Она увидела, что самый юный из сангвинистов по имени Христиан занимает место в кокпите. Похоже, сангвинисты приспособили свои умения к этому новому веку.
Повернувшись спиной, она направилась в главное отделение. По обе стороны прохода посередине маленького самолета стояли шикарные кожаные кресла. Она пригляделась к крошечным окошкам, воображая, как может выглядеть мир с воздуха, какими представляются облака сверху, звезды с небес.
Вот уж воистину время чудес.
Взгляд ее пропутешествовал мимо сидений, остановившись на длинном черном ящике позади с рукоятками по обе стороны. Ящик откровенно современной работы, но форма стала неизменной задолго до рождения самой Элисабеты.
Домовина.
Она остановилась столь внезапно, что Рун с ходу налетел на нее.
– Прости, – негромко обронил он.
Глаза ее были прикованы к гробу. Она потянула носом. В ящике нет трупа, иначе она непременно учуяла бы его.
Зачем он здесь?
А затем Надия усмехнулась – и Элисабета тотчас все поняла.
Она отпрянула, крепко наткнувшись на Руна, левой рукой выхватила его серповидный клинок из ножен на запястье и одним молниеносным движением нанесла удар Надие. Однако ее мишень легко отскочила, и лезвие задело ее лишь по подбородку, пролив кровь.
Но явно недостаточно.
Элисабета прокляла неуклюжесть своей шуйцы.
У нее за спиной дверь захлопнулась.

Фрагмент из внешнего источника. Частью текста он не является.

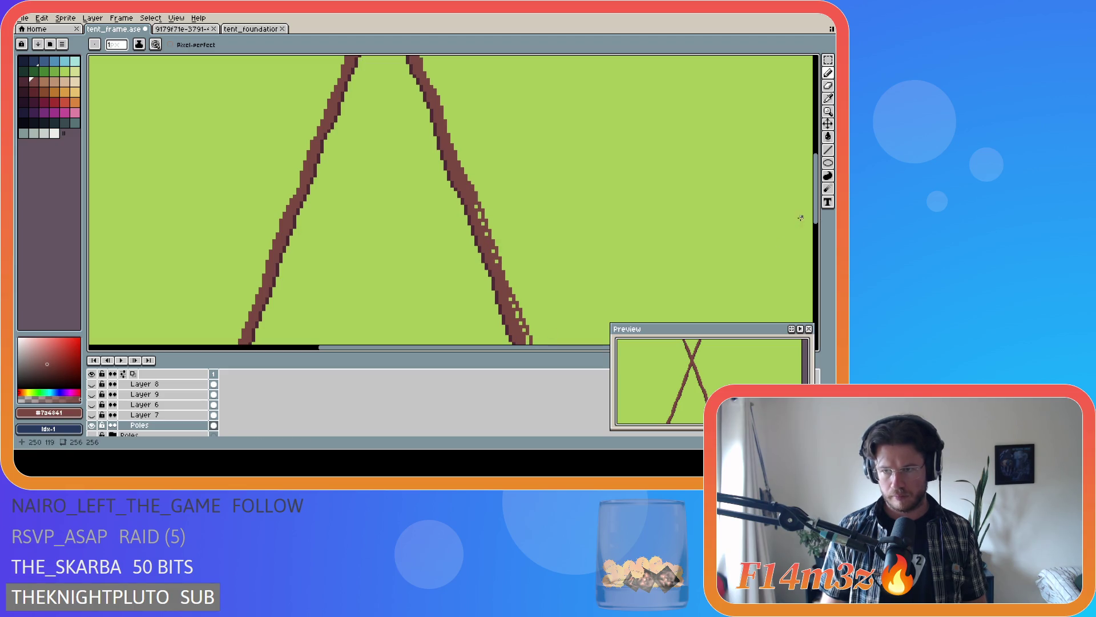
pyautogui.moveTo(819, 221); pyautogui.dragTo(818, 268)
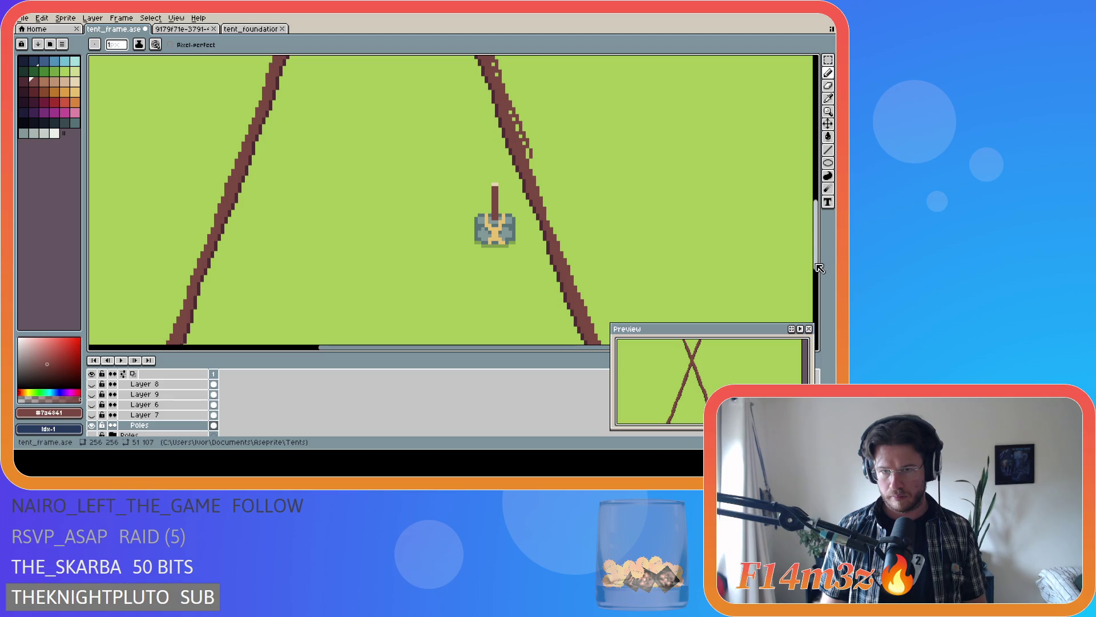
pyautogui.scroll(-1, 796, 251)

Обернувшись, она узрела, что Христиан ради вящей безопасности запихнул обоих людишек в кокпит. Элисабете польстило, что ее считают столь серьезной угрозой.
Сжав рукоятку ножа покрепче, она обернулась к Надие. Та сбросила с себя отрезок серебряной цепи, взяв его на изготовку, как кнут, в другой руке держа короткий меч.
– Стойте! – крикнул Рун, и его голос гулко загрохотал в тесном пространстве.
Элисабета не сдавала позиций. Ей виделся саркофаг, из которого она заново родилась в этом новом мире. Она помнила каземат в башне собственного замка, где медленно издыхала от голода. Она больше не снесет пребывания в заточении, в ловушке.
– Когда ты уложил меня в гроб в последний раз, – презрительно бросила она Руну, – я лишилась четырех сотен лет.
– Это только на время путешествия, – пообещал Корца. – Самолет полетит выше облаков. На такой высоте спасения от солнца просто нет.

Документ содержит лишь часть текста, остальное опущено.